*TEXTO DE ORIGEN*.
|---|
Desde ahí, teléfono con Internet en mano, los capos dan instrucciones a sus lugartenientes que están afuera, a los abogados que dan coimas a jueces, a los policías que alertan de operativos y que cuidan sus bienes, a los políticos -a los que ellos han puesto en las papeletas de votación-, a los funcionarios que han cooptado con dinero o con amenazas.
También es ahí donde escenifican sus guerras a muerte por el control de los negocios ilícitos que operan. Las masacres carcelarias que se vienen dando desde finales de la década pasada, son productos en gran medida de esa lucha por quién es el más fuerte entre los grupos mafiosos, victorias siempre momentáneas en una guerra infinita.
Y esos grupos, antes silenciosos, antes moviéndose entre el anonimato y la anuencia del poder político, salen a mostrar ahora todo su poderío. No solo quieren someter al nuevo gobierno de Daniel Noboa, a quien amenazan igual que a sus dos predecesores. Ahora han coordinado ataques en zonas públicas, que se vienen dando desde la noche del 8 de enero.
Han asegurado que atentarán contra todo aquel que se encuentre en las calles a partir de las 23:00 (hora en que se inicia el toque de queda decretado por el Gobierno). Es el terrorismo operando a nivel nacional. Es la guerra de terror a través de la que quieren que Ecuador entero sea una cárcel que ellos controlen.
Mientras trato de seguir esta línea de discurso intentando explicar a quien no vive aquí lo que ocurre en Ecuador, me impaciento. Mi esposa corrió a ver a mi hija mayor a la universidad donde ella estudia para traerla a casa. Que volviera en bus, como suele hacerlo, parece hoy una muy mala idea.
|---|
*EXTRACTO DE DATOS*.
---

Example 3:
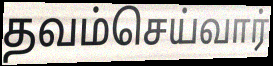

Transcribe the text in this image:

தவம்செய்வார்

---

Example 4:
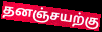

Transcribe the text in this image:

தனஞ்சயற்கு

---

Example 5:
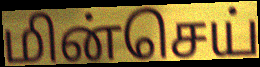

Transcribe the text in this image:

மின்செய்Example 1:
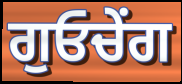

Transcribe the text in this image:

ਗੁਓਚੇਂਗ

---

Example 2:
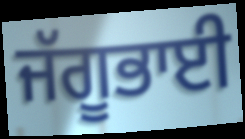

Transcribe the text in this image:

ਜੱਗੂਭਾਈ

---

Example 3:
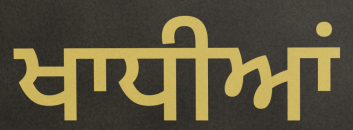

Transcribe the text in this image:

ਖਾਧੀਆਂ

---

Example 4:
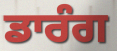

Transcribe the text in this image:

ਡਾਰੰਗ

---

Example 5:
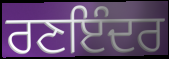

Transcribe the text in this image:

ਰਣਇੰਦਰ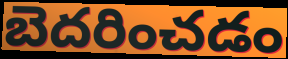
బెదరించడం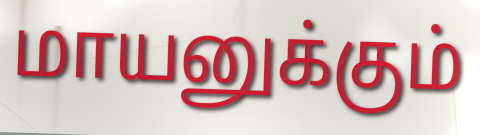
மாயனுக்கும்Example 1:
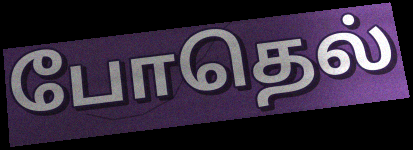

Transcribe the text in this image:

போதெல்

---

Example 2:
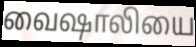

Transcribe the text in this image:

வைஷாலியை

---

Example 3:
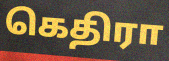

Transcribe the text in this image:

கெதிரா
|---|
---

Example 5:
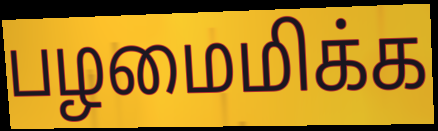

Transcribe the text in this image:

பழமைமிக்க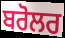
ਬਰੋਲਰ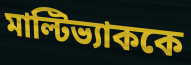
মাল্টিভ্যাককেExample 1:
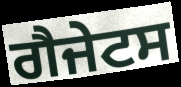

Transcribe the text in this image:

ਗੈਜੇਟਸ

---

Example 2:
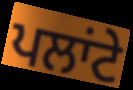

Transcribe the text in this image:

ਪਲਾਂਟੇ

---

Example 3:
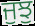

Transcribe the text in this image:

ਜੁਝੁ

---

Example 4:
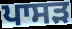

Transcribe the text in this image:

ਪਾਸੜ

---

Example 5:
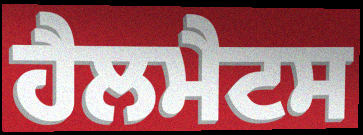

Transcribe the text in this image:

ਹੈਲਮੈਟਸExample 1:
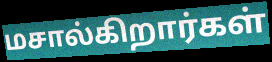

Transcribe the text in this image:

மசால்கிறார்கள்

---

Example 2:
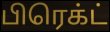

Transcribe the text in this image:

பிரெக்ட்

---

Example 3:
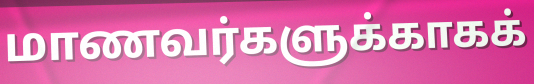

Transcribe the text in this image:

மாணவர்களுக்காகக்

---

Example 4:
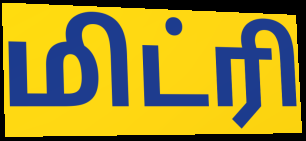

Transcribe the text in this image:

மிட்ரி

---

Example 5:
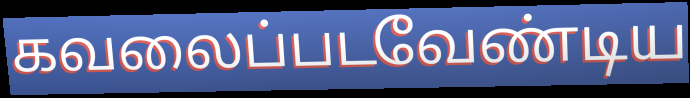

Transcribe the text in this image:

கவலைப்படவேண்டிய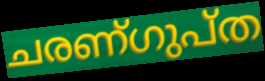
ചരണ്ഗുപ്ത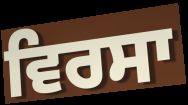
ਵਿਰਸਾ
|---|
*TAREAS A REALIZAR*.
1. Según el texto de origen, ¿desde qué hora han asegurado los grupos que atentarán contra todo aquel que se encuentre en las calles?
2. Enumera todos los destinatarios a quienes, según el texto de origen, los capos dan instrucciones por teléfono.

*SOLUCIONES*.
1. Desde las 23:00, hora en que se inicia el toque de queda decretado por el Gobierno.

2.
- Sus lugartenientes que están afuera
- Los abogados que dan coimas a jueces
- Los policías que alertan de operativos y que cuidan sus bienes
- Los políticos que ellos han puesto en las papeletas de votación
- Los funcionarios que han cooptado con dinero o con amenazas